> [EXCERPT]
──────
The Real Deal Granola Bars

The Altitude Adjustment Section
Being that we ate in a real “health food” establishment this week, it got me thinking about hippy foods and tree hugging and Patchouli oil and, of course: granola. Real granola is delicious and nutritious and doesn’t need to be like a dry brick, or be chocolate coated, or have a layer of marshmallow fluff for the kids to eat it. What kids? Do I have kids? I don’t think so. But anyway here is a great recipe for a snack you can take with you hiking or you can sneak it into the movies instead of paying for a 2-pound bag of gummy worms.
──────
[Transcribed page contents]
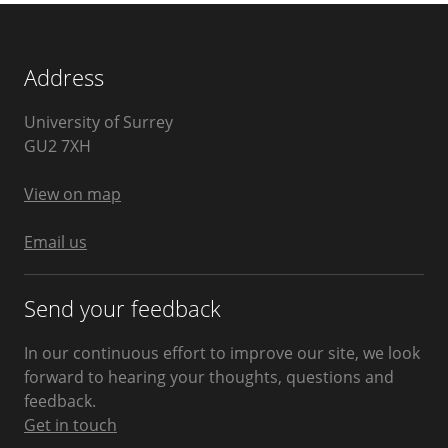
Address
University of Surrey
Guildford
GU2 7XH
United
Kingdom
View on map
Email us
Send your feedback
In our continuous effort to improve our site, we look
forward to hearing your thoughts, questions and
feedback.
Get in touch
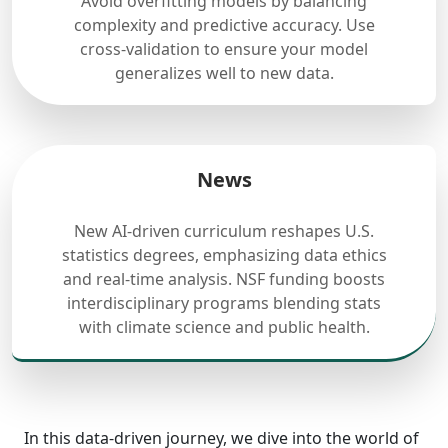
Avoid overfitting models by balancing
complexity and predictive accuracy. Use
cross-validation to ensure your model
generalizes well to new data.
News
New AI-driven curriculum reshapes U.S.
statistics degrees, emphasizing data ethics
and real-time analysis. NSF funding boosts
interdisciplinary programs blending stats
with climate science and public health.
In this data-driven journey, we dive into the world of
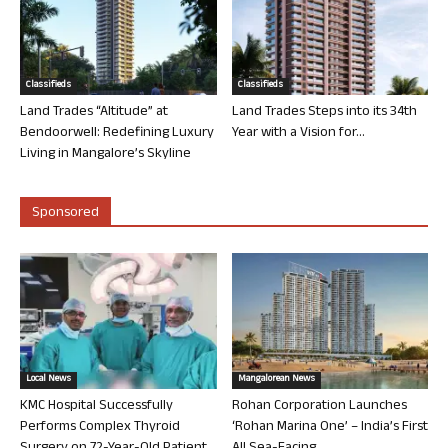
Classifieds
Classifieds
Land Trades “Altitude” at
Land Trades Steps into its 34th
Bendoorwell: Redefining Luxury
Year with a Vision for...
Living in Mangalore’s Skyline
Sponsored
Local News
Mangalorean News
KMC Hospital Successfully
Rohan Corporation Launches
Performs Complex Thyroid
‘Rohan Marina One’ – India’s First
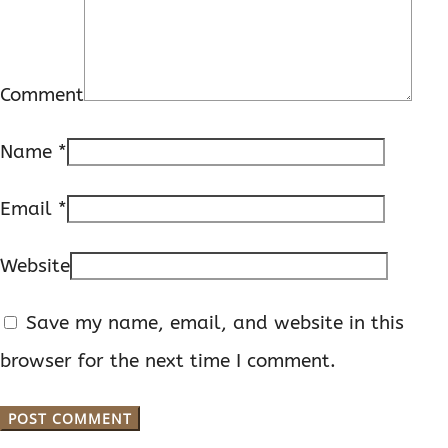
Comment
Name
*
Email
*
Website
Save my name, email, and website in this
browser for the next time I comment.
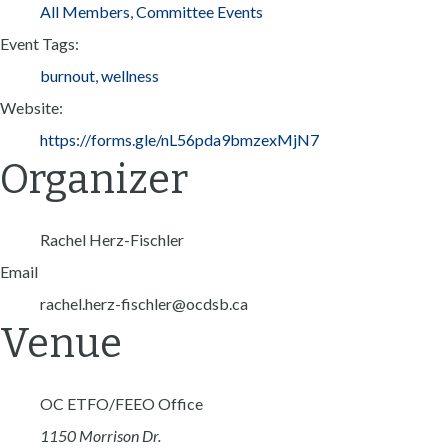
All Members
,
Committee Events
Event Tags:
burnout
,
wellness
Website:
https://forms.gle/nL56pda9bmzexMjN7
Organizer
Rachel Herz-Fischler
Email
rachel.herz-fischler@ocdsb.ca
Venue
OC ETFO/FEEO Office
1150 Morrison Dr.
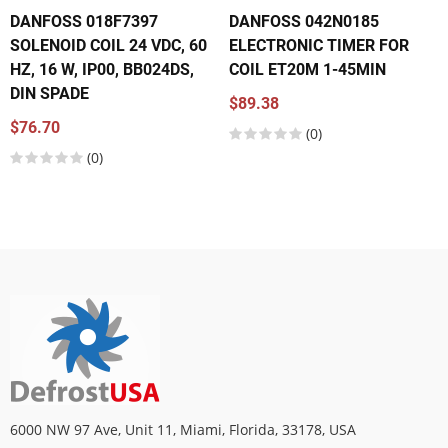
DANFOSS 018F7397
DANFOSS 042N0185
SOLENOID COIL 24 VDC, 60
ELECTRONIC TIMER FOR
HZ, 16 W, IP00, BB024DS,
COIL ET20M 1-45MIN
DIN SPADE
$89.38
$76.70
(0)
(0)
6000 NW 97 Ave, Unit 11, Miami, Florida, 33178, USA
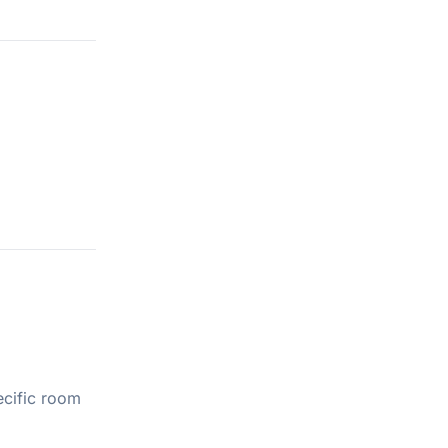
ecific room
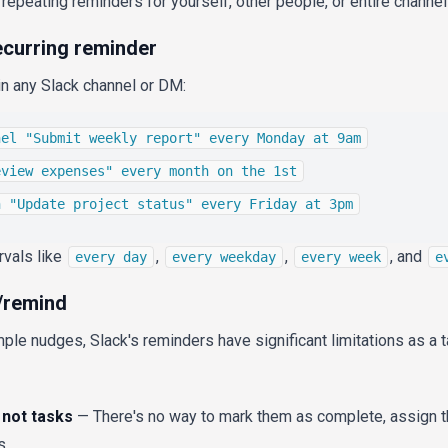
epeating reminders for yourself, other people, or entire channel
ecurring reminder
in any Slack channel or DM:
nel "Submit weekly report" every Monday at 9am
eview expenses" every month on the 1st
h "Update project status" every Friday at 3pm
rvals like
,
,
, and
every day
every weekday
every week
e
 /remind
mple nudges, Slack's reminders have significant limitations as 
not tasks
— There's no way to mark them as complete, assign 
s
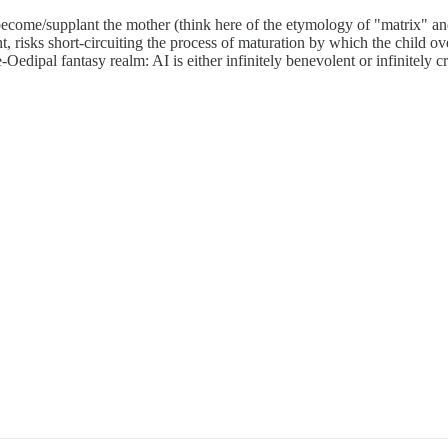
become/supplant the mother (think here of the etymology of "matrix" an
t, risks short-circuiting the process of maturation by which the child ov
e-Oedipal fantasy realm: AI is either infinitely benevolent or infinitely cr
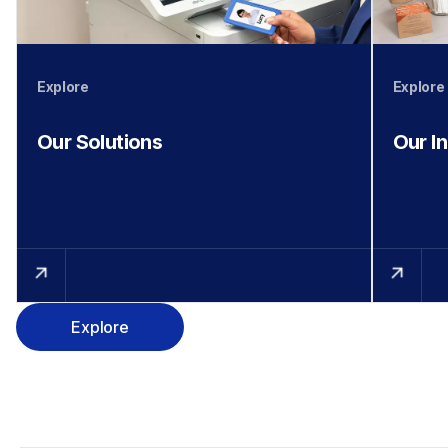
Explore
Explore
Our Solutions
Our I
Explore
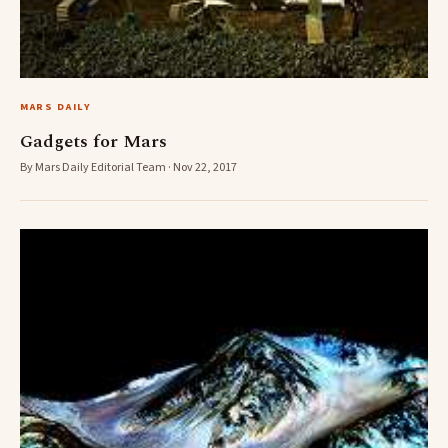
MARS DAILY
Gadgets for Mars
By Mars Daily Editorial Team · Nov 22, 2017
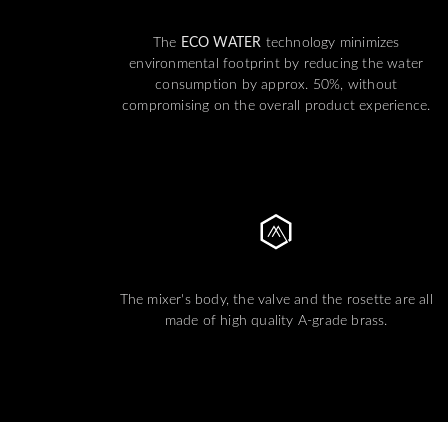
The
ECO WATER
technology minimizes
environmental footprint by reducing the water
consumption by approx. 50%, without
compromising on the overall product experience.
The mixer's body, the valve and the rosette are all
made of high quality A-grade brass.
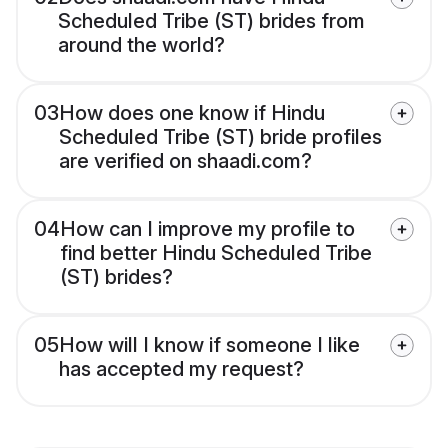
Scheduled Tribe (ST) brides from
around the world?
03
How does one know if Hindu
Scheduled Tribe (ST) bride profiles
are verified on shaadi.com?
04
How can I improve my profile to
find better Hindu Scheduled Tribe
(ST) brides?
05
How will I know if someone I like
has accepted my request?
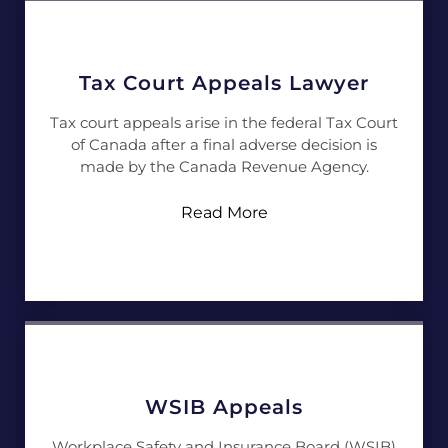
Tax Court Appeals Lawyer
Tax court appeals arise in the federal Tax Court
of Canada after a final adverse decision is
made by the Canada Revenue Agency.
Read More
WSIB Appeals
Workplace Safety and Insurance Board (WSIB)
──────
> [REQUEST 1] Determine whether each statement agrees with the granola bar excerpt. Mark each one yes or no and quote the deciding words. (a) The writer says real granola has to be chocolate coated. (b) The writer suggests taking the snack along when hiking. (c) The writer states having kids.
> [REQUEST 2] According to the granola bar excerpt, where did the writer eat this week?
> [REQUEST 3] Write a continuation of the granola bar excerpt, starting after its final sentence.

> [YOUR RESPONSE 1]
(a) No: "Real granola is delicious and nutritious and doesn’t need to be like a dry brick, or be chocolate coated"
(b) Yes: "a great recipe for a snack you can take with you hiking"
(c) No: "Do I have kids? I don’t think so."

> [YOUR RESPONSE 2] In a real “health food” establishment.

> [YOUR RESPONSE 3]
Ingredients
3/4 cups (6 ounces) brown sugar
3/4 cups (1 1/2 sticks) unsalted butter melted
1 cup pure maple syrup
1/2 cup corn syrup
1 teaspoon salt
4 cups rolled oats
1 cup chopped almonds
1 cup sunflower seeds
1 cup sweetened flaked coconut
1 cup dried cranberries or golden raisins
1 cup chopped dried apricots
1 tablespoon vanilla extract

Procedure
Preheat oven to 450. Lightly grease an 18 x 13 inch half-sheet pan. Combine brown sugar, butter, syrups, and salt in a medium saucepan. Bring to the boil and boil for 5 minutes till mixture reaches 250 degrees on a candy thermometer. While the sugar is boiling, combine oats, almonds sunflower seeds and coconut on prepared sheet pan. Bake for 12-15 minutes stirring every 4-5 minutes so nothing gets burnt. Pour oat mixture into a bowl and add all dried fruit. Add vanilla extract to the syrup mixture and pour over nut and fruit mixture. Once well-combined, put mixture back onto sheet pan and pat flat. Be firm — it needs to be compressed. Now bake for 6-8 minutes, till it bubbles a little bit around the edges and starts to lightly brown. Let cool in pan for 10 minutes and cut into strips while still warm. I use a bakers bench knife or you can use a big cleaver. Remove from pan and then cut into strips. Wrap in plastic so the lint in your backpack doesn’t stick to them.